The latest news from academia, regulators
research labs and other things of interest
Posted: Oct 28, 2013
Quantum reality more complex than previously thought
(Nanowerk News) Imagine you order a delivery of several glass vases in different colors. Each vase is sent as a separate parcel. What would you think of the courier if the parcels arrive apparently undamaged, yet when you open them, it turns out that all the red vases are intact and all the green ones are smashed to pieces? Physicists from the University of Warsaw and the Gdansk University of Technology have demonstrated that when quantum information is transmitted, nature can be as whimsical as this crazy delivery man.
Experiments on individual photons, conducted by physicists from the Faculty of Physics at the University of Warsaw (FUW) and the Faculty of Applied Physics and Mathematics at the Gdansk University of Technology (PG), have revealed yet another counterintuitive feature of the quantum world. When a quantum object is transmitted, its quantum property – whether it behaves as a wave or as a particle – appears to depend on other properties that at first glance have nothing to do with the transmission. These surprising results were published in the research journal Nature Communications ("Quantum mechanical which-way experiment with an internal degree of freedom").
Even an individual photon can travel along both arms of the interferometer at the same time. When it is unknown which path it is travelling along, we observe interference and the appearance of interference fringes. A strong signal is visible where the crests of light waves meet, and a weak signal is obtained at the meeting point of the troughs. If it is possible to determine which arm the photon travelled along, following leakage of information from the interferometer, the fringes disappear. (Credit: NLTK/Tentaris/Maciej Frolow)
Wave-interference experiments are some of the simplest and most elegant, and can be conducted by almost anyone. When a laser beam is directed at a plate with two slits, we observe a sequence of light and dark fringes. It has long been known that the fringes are visible even when just individual particles – single electrons or photons – pass through the slits. Physicists assume that every individual particle exhibits wave properties, passing through both slits at once and interfering with itself.
The situation is very different when it is possible to detect the path taken by a given photon or electron and determine which slit the particle has passed through, at least in principle. When information about the particle path leaks from the system to the observer, the interference disappears and instead of interference fringes no pattern is observed.
In order for photons to exhibit interference, their wavelengths must be the same, while electrons must have the same energy. However, quantum particles have a number of other properties. For example, they can be polarized (their electrical field vibrates in a certain plane) or have different spin orientations (a quantum property describing the dynamics of an object at rest).
"So far, it has been generally assumed that additional properties such as spin and polarization do not have a non-trivial impact on interference. We decided to study the topic in more depth, and we were surprised by the results we obtained," says Prof. Konrad Banaszek (FUW).

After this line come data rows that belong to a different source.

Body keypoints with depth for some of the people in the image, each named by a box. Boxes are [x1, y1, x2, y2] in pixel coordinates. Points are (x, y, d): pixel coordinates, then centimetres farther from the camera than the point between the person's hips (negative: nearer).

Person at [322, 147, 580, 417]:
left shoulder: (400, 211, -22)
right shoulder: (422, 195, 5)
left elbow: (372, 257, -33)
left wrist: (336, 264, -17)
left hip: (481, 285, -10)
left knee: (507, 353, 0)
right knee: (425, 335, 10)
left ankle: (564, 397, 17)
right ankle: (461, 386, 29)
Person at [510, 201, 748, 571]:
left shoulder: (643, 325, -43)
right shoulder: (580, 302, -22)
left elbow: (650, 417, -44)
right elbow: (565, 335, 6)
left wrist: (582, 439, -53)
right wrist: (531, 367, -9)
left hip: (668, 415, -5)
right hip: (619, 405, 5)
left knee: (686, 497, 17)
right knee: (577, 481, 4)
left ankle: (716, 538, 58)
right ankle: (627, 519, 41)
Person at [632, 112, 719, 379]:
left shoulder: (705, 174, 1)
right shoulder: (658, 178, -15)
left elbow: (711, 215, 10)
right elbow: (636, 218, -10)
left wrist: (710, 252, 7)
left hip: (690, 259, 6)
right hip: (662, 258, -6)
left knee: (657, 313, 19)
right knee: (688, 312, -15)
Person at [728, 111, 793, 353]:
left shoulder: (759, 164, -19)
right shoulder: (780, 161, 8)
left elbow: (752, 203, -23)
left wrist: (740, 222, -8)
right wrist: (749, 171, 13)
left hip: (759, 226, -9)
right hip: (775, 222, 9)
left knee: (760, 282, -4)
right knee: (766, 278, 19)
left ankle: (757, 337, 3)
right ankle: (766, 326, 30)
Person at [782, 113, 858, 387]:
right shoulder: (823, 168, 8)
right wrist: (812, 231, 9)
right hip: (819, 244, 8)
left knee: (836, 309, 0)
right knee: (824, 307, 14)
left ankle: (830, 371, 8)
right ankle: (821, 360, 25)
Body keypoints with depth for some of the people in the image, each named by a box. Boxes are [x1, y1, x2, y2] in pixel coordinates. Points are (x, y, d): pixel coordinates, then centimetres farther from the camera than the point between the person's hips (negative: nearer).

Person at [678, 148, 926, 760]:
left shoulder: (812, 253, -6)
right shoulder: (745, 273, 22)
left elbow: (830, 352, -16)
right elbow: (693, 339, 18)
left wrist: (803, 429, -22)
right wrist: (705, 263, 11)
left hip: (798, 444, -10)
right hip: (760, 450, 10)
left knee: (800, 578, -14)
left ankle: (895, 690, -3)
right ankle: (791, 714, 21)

The experiments by physicists from the University of Warsaw and the Gdansk University of Technology started by generating heralded photons. "The name sounds complicated, but the idea is simple in itself," according to Prof. Czeslaw Radzewicz (FUW). "We generate photons using a process in which they must be created in pairs. When we register one photon, we can be certain that the second was also born, and we know its properties such as direction or wavelength without destroying it. In other words, we use one photon to herald the generation of the second photon."

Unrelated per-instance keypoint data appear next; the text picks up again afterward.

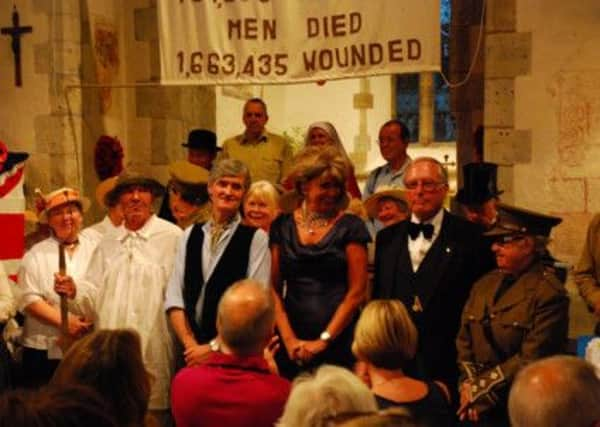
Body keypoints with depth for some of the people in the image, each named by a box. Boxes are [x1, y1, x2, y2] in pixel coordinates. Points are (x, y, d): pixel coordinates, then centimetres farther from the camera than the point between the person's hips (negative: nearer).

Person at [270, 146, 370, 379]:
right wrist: (289, 339, -6)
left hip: (338, 341, -2)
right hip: (292, 347, 2)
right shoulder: (282, 226, 7)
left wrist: (323, 340, -8)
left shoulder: (351, 226, 0)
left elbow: (357, 291, -4)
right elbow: (274, 288, 5)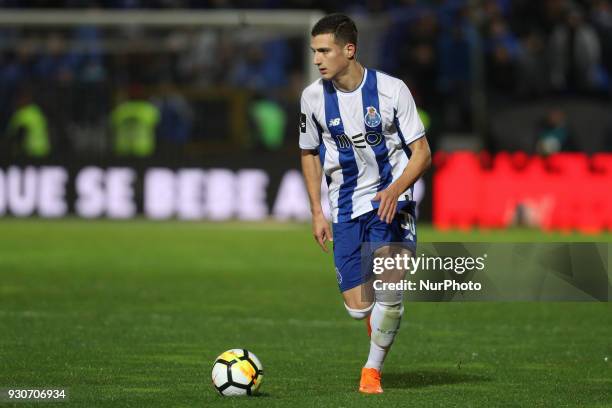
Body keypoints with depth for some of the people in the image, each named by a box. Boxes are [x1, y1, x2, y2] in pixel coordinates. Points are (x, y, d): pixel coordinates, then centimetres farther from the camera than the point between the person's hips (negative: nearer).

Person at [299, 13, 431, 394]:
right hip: (345, 208, 3)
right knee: (358, 307, -3)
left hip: (390, 198, -3)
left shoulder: (391, 89, -11)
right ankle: (384, 329, 34)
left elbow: (422, 153, -7)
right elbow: (310, 153, 13)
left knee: (388, 282, -22)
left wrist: (395, 190, -25)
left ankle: (373, 370, -5)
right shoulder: (313, 96, -3)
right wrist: (317, 212, 6)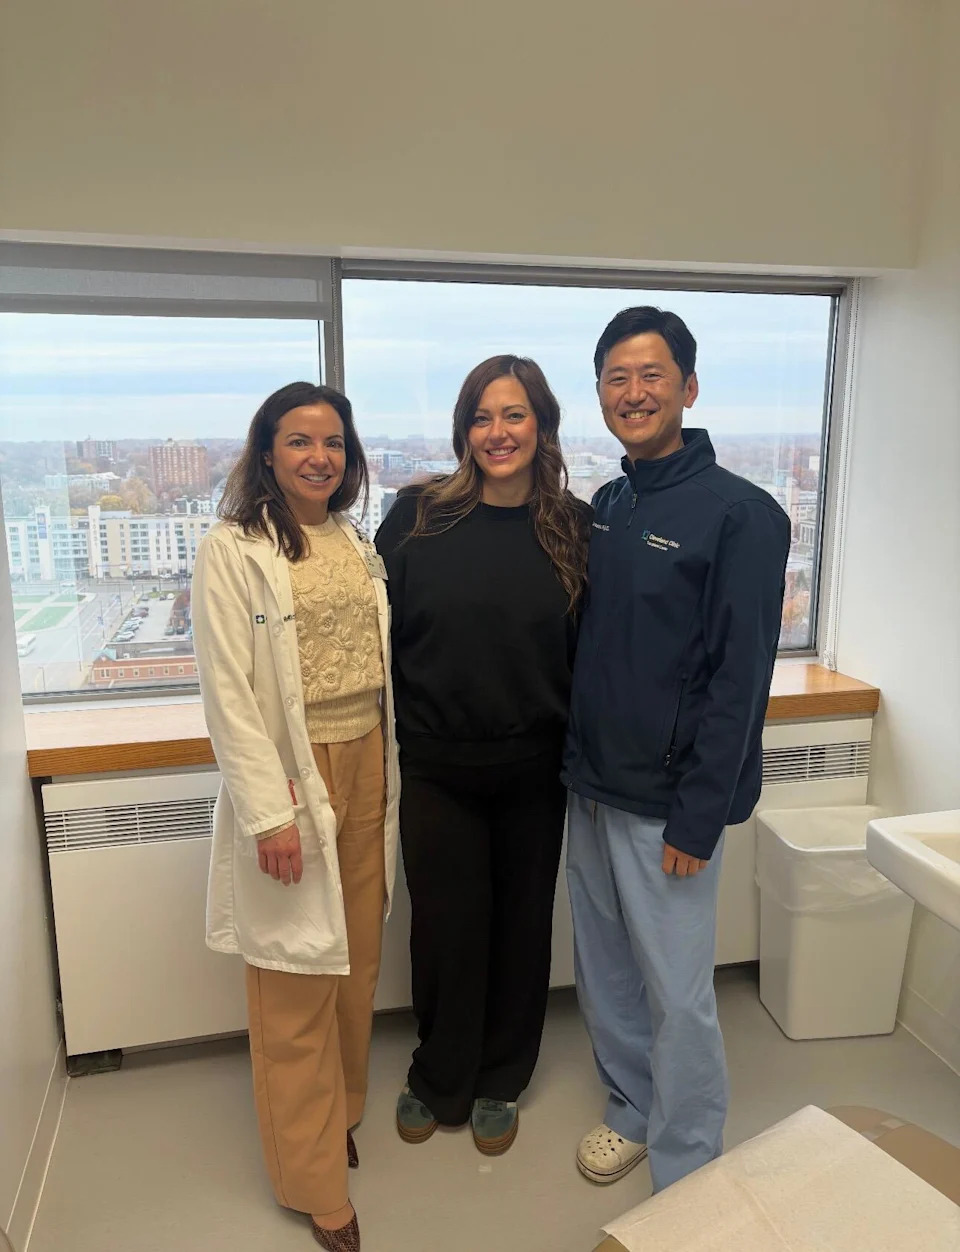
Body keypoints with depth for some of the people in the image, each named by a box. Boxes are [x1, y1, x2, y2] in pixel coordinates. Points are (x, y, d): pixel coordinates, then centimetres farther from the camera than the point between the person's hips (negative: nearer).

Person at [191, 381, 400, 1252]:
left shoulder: (360, 547, 9)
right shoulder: (231, 552, -10)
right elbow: (227, 692, -13)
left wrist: (391, 779, 12)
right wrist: (269, 813, -16)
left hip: (368, 766, 6)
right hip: (292, 778, -6)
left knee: (357, 959, 17)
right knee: (298, 983, 6)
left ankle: (342, 1111, 41)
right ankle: (315, 1180, 25)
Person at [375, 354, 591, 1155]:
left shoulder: (576, 529, -3)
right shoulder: (418, 518, -6)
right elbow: (382, 634, -2)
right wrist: (394, 734, -3)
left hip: (534, 771, 1)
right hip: (436, 767, -1)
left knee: (520, 927, 16)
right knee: (446, 929, 12)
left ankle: (498, 1083, 41)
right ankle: (439, 1082, 39)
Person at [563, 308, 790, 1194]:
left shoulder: (739, 514, -13)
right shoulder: (602, 507, 7)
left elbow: (739, 680, -16)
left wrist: (697, 818, -16)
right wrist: (575, 762, 10)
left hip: (667, 805, -6)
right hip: (590, 788, 7)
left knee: (677, 995, 6)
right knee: (604, 972, 19)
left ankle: (688, 1179, 28)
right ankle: (631, 1112, 42)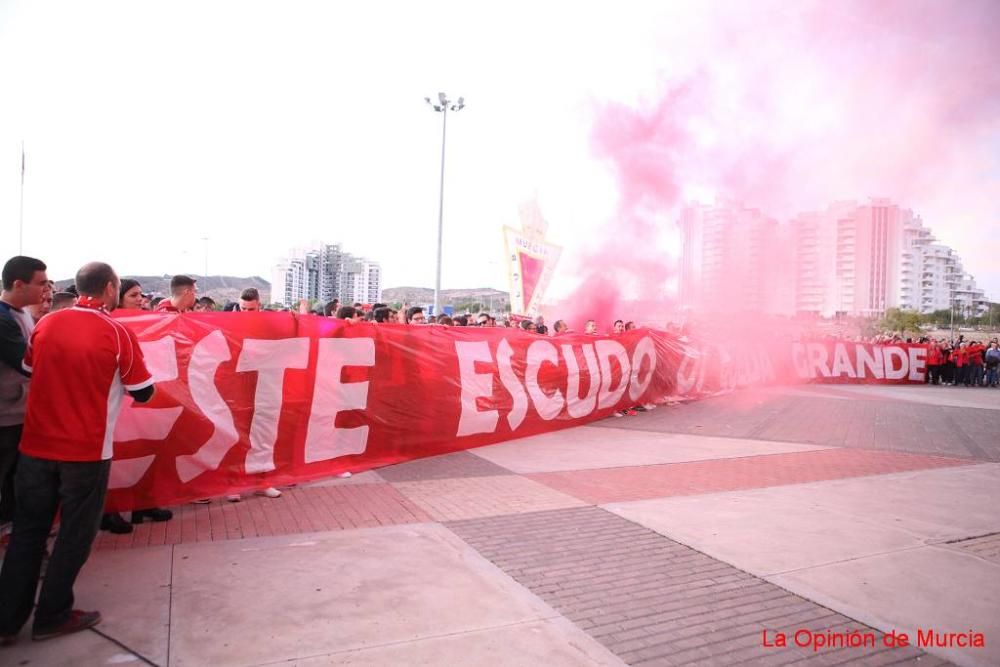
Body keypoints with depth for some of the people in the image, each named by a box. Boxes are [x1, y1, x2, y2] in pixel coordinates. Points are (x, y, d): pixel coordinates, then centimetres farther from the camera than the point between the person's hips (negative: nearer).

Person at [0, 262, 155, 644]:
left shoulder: (46, 324, 1)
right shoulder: (117, 333, -12)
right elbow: (144, 394, -6)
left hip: (36, 445, 5)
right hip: (86, 450, -4)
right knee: (75, 536, 11)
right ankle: (52, 617, 21)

Each heralded photon was directed individually towards an interferometer, comprising two calcite crystals. In the first crystal, the photon was split and then sent through both arms of the interferometer at the same time. In each arm, researchers altered the polarization of the photon (the plane of vibration of its electrical field) by introducing noise. In the second calcite crystal, the paths were recombined to create a distinctive set of interference fringes, provided that the system did not leak any information as to which arm the given photon travelled along. The final stage of the experiment involved measuring the interference fringes using silicon avalanche photodiodes.

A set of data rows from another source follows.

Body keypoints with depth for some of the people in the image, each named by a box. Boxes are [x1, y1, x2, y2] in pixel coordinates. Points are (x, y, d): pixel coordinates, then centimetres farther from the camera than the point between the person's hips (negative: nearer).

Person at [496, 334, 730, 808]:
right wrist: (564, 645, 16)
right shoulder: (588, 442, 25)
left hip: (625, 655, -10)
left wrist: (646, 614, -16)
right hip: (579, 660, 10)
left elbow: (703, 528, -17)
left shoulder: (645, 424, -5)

"It turned out that we were able to use measurements of interference fringes to determine how much information had leaked during transmission of the photon through the interferometer. In other words, we could be certain whether any eavesdropping had taken place during transmission," says Dr Michal Karpinski (University of Warsaw, currently University of Oxford), responsible for building the experimental system and conducting the measurements.
The results have revealed a new, surprising property of reality: the polarization of photons, or other internal degrees of freedom, play a highly non-trivial role in interference between the two paths.
"It is almost as though the quality of a courier delivery – for example, whether a glass vase delivered inside a securely packed parcel is still in one piece – depends on whether the vase is green or red. In our world the color has no bearing on whether the vase arrives intact or not. However, the condition of the parcels our 'quantum courier' delivers does indeed depend on internal properties that seem to have nothing to do with interference," according to Prof. Pawel Horodecki (PG).
The results allow physicists to examine the fundamental properties of reality in new, more comprehensive ways, as well as having practical applications in quantum cryptography. The Warsaw and Gdansk physicists have successfully derived a general inequality making it possible to precisely estimate the volume of information leaking from the measurement system.